--- START OF MATERIAL FOR THIS TASK ---

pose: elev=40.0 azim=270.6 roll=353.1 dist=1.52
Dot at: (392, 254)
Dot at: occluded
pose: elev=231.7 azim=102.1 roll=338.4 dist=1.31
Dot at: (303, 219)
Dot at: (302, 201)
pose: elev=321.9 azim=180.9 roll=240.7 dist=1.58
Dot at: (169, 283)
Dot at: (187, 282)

--- END OF MATERIAL FOR THIS TASK ---
--- START OF MATERIAL FOR THIS TASK ---

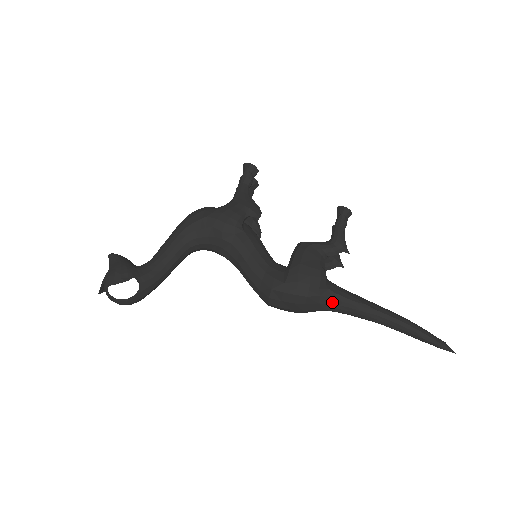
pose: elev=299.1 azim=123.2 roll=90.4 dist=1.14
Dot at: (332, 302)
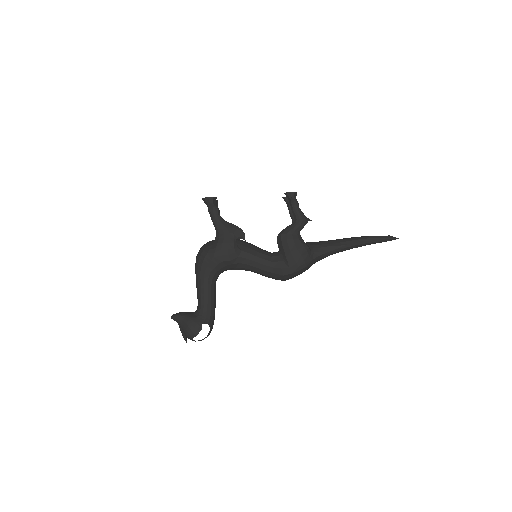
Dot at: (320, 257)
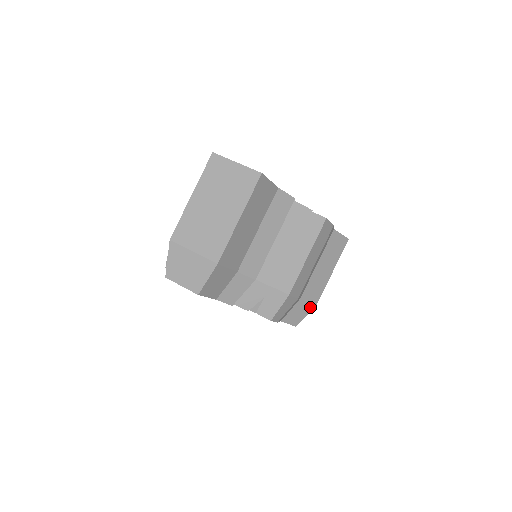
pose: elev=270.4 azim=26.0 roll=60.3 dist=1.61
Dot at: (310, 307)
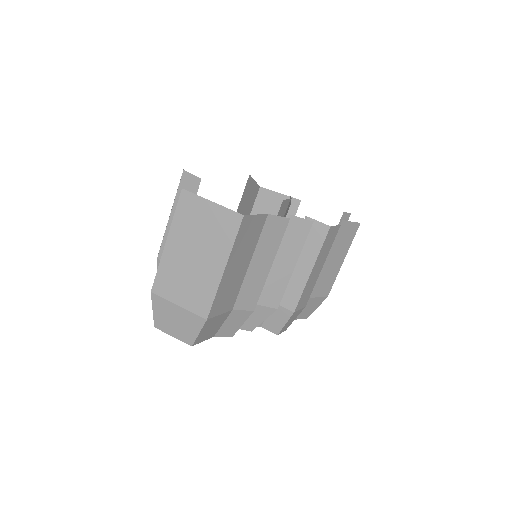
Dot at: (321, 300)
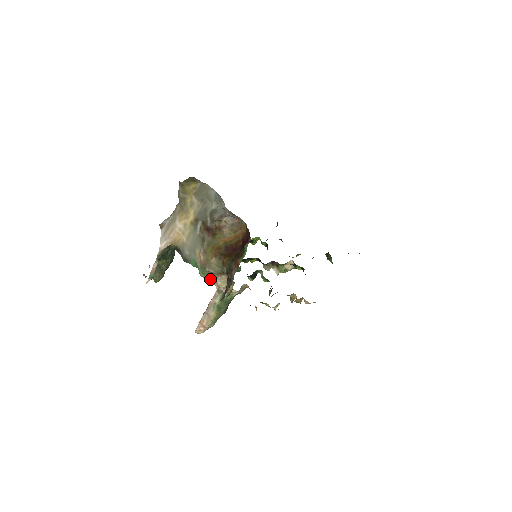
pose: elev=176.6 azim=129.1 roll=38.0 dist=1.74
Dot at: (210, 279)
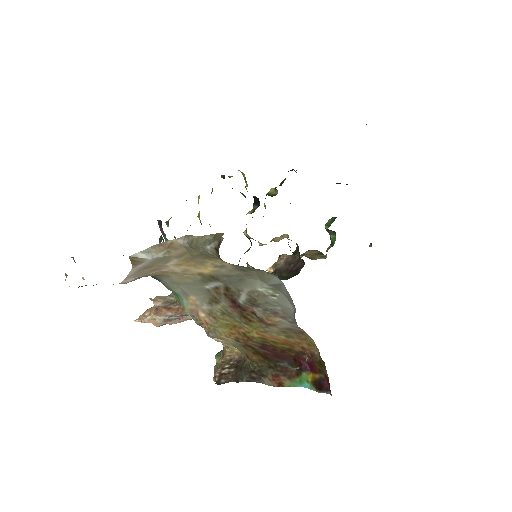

--- END OF MATERIAL FOR THIS TASK ---
--- START OF MATERIAL FOR THIS TASK ---

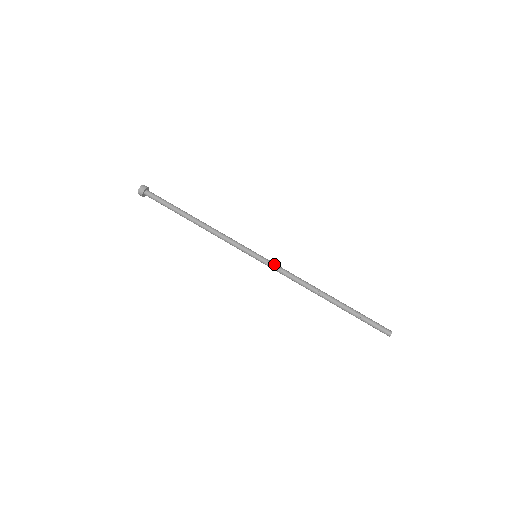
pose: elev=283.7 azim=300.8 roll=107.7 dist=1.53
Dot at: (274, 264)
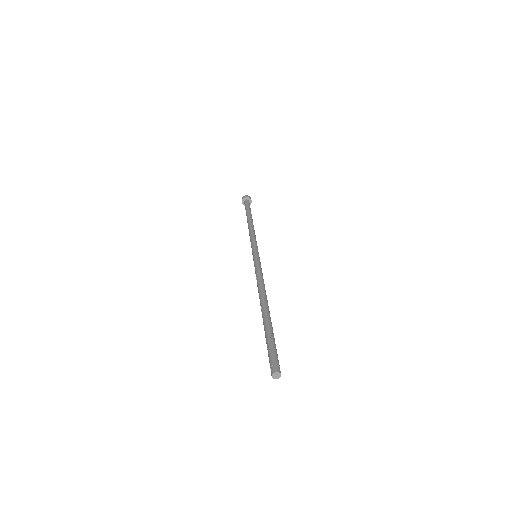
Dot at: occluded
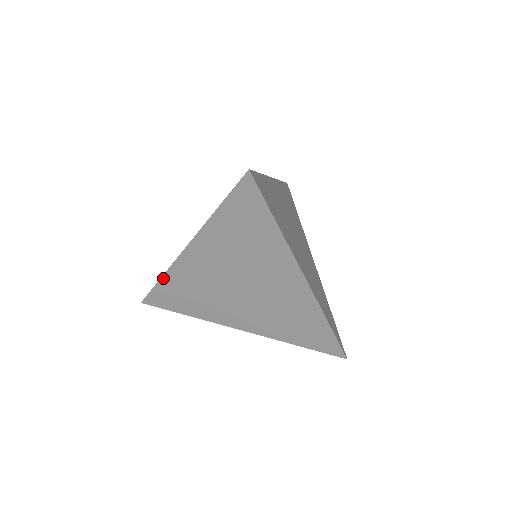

--- END OF MATERIAL FOR THIS TASK ---

▸ **WORK TO DO**
Copy out the material word for word, starting at the line that contains "pose: elev=40.0 azim=270.6" and ending at the line that contains "Dot at: (302, 201)", with both of those lines included.

▸ **PROBLEM SOLUTION**
pose: elev=40.0 azim=270.6 roll=353.1 dist=1.52
Dot at: (392, 254)
Dot at: occluded
pose: elev=231.7 azim=102.1 roll=338.4 dist=1.31
Dot at: (303, 219)
Dot at: (302, 201)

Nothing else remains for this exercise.